--- INPUT FOR THIS TASK ---
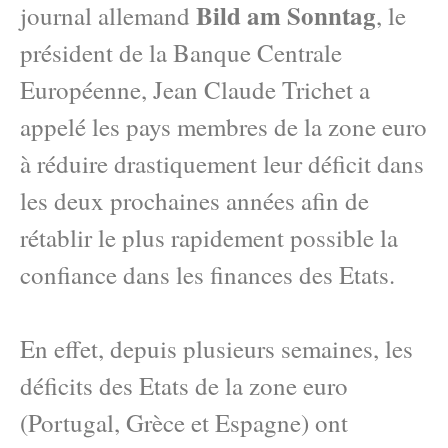
Bild am Sonntag
journal allemand
, le
président de la Banque Centrale
Européenne, Jean Claude Trichet a
appelé les pays membres de la zone euro
à réduire drastiquement leur déficit dans
les deux prochaines années afin de
rétablir le plus rapidement possible la
confiance dans les finances des Etats.
En effet, depuis plusieurs semaines, les
déficits des Etats de la zone euro
(Portugal, Grèce et Espagne) ont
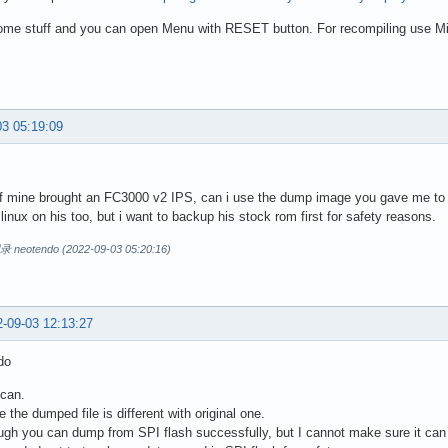
some stuff and you can open Menu with RESET button. For recompiling use Mi
03 05:19:09
of mine brought an FC3000 v2 IPS, can i use the dump image you gave me to
linux on his too, but i want to backup his stock rom first for safety reasons.
otendo (2022-09-03 05:20:16)
-09-03 12:13:27
do
 can.
 the dumped file is different with original one.
gh you can dump from SPI flash successfully, but I cannot make sure it can b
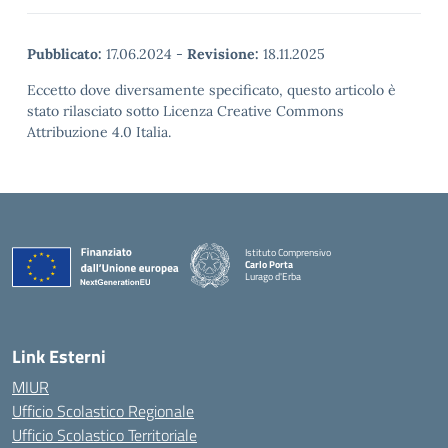
Pubblicato:
17.06.2024
-
Revisione:
18.11.2025
Eccetto dove diversamente specificato, questo articolo è
stato rilasciato sotto Licenza Creative Commons
Attribuzione 4.0 Italia.
Istituto Comprensivo
Carlo Porta
Lurago d'Erba
— Visita la pagina iniziale della scuola
Link Esterni
MIUR
Ufficio Scolastico Regionale
Ufficio Scolastico Territoriale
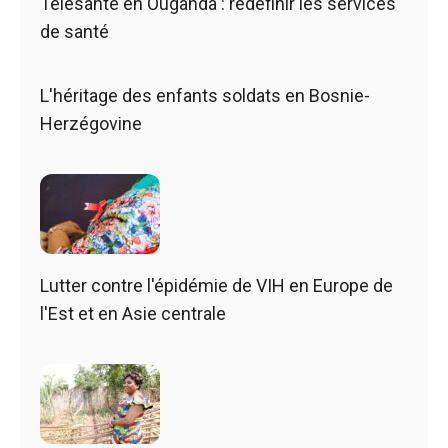
Télésanté en Ouganda : redéfinir les services
de santé
L'héritage des enfants soldats en Bosnie-
Herzégovine
Lutter contre l'épidémie de VIH en Europe de
l'Est et en Asie centrale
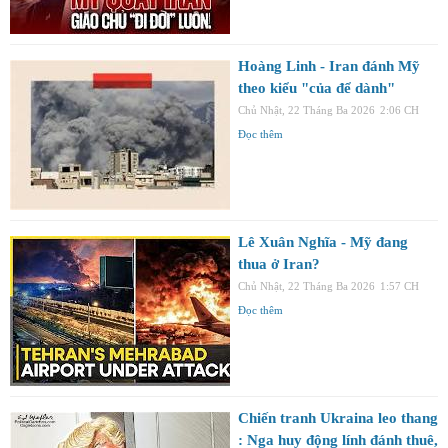
Hoàng Linh - Iran đánh Mỹ
theo kiểu "của để dành"
Chủ Nhật, 22 Tháng Ba 2026
2:06 CH
Đọc thêm
Lê Xuân Nghĩa - Mỹ đang
thua ở Iran?
Chủ Nhật, 22 Tháng Ba 2026
1:57 CH
Đọc thêm
Chiến tranh Ukraina leo thang
: Nga huy động lính đánh thuê,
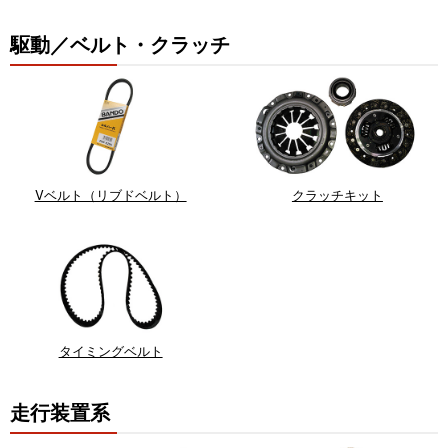
駆動／ベルト・クラッチ
Vベルト（リブドベルト）
クラッチキット
タイミングベルト
走行装置系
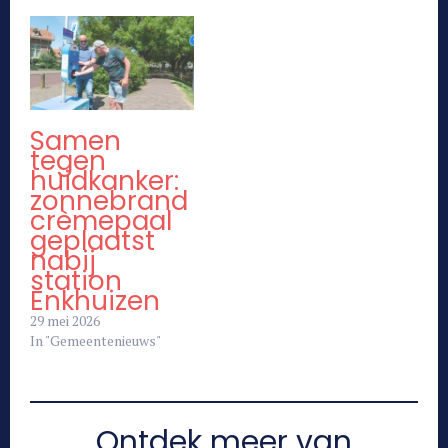
Samen
tegen
huidkanker:
zonnebrand
crèmepaal
geplaatst
nabij
station
Enkhuizen
29 mei 2026
In "Gemeentenieuws"
Ontdek meer van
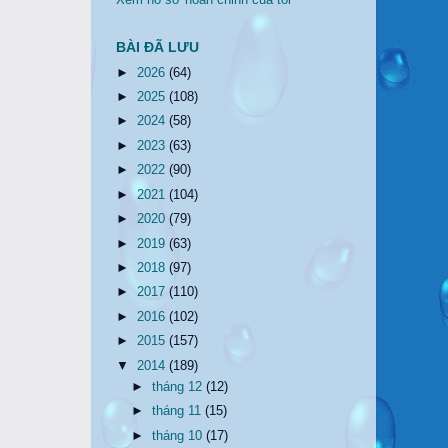
Xem hồ sơ hoàn chỉnh của tôi
BÀI ĐÃ LƯU
►
2026
(64)
►
2025
(108)
►
2024
(58)
►
2023
(63)
►
2022
(90)
►
2021
(104)
►
2020
(79)
►
2019
(63)
►
2018
(97)
►
2017
(110)
►
2016
(102)
►
2015
(157)
▼
2014
(189)
►
tháng 12
(12)
►
tháng 11
(15)
►
tháng 10
(17)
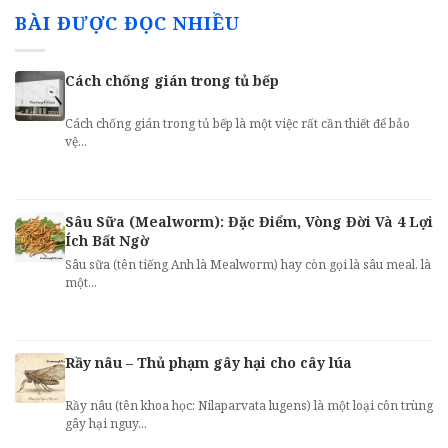
BÀI ĐƯỢC ĐỌC NHIỀU
Cách chống gián trong tủ bếp
Cách chống gián trong tủ bếp là một việc rất cần thiết để bảo
vệ...
Sâu Sữa (Mealworm): Đặc Điểm, Vòng Đời Và 4 Lợi
Ích Bất Ngờ
Sâu sữa (tên tiếng Anh là Mealworm) hay còn gọi là sâu meal, là
một...
Rầy nâu – Thủ phạm gây hại cho cây lúa
Rầy nâu (tên khoa học: Nilaparvata lugens) là một loại côn trùng
gây hại nguy...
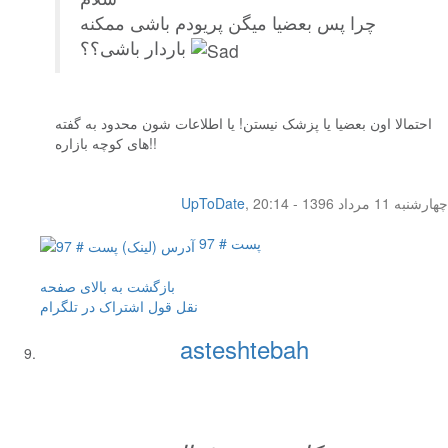
چرا پس بعضیا میگن پریودم باشی ممکنه
باردار باشی؟؟
احتمالا اون بعضیا یا پزشک نیستن! یا اطلاعات شون محدود به گفته
های کوچه بازاره!!
چهار‌شنبه 11 مرداد 1396 - 20:14
,
UpToDate
پست # 97
بازگشت به بالای صفحه
نقل قول
اشتراک در تلگرام
asteshtebah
---
◆ **REQUIRED ACTION**
Give the number of lines above that include "gián". Write nothing else.

◆ **EXPECTED ANSWER**
2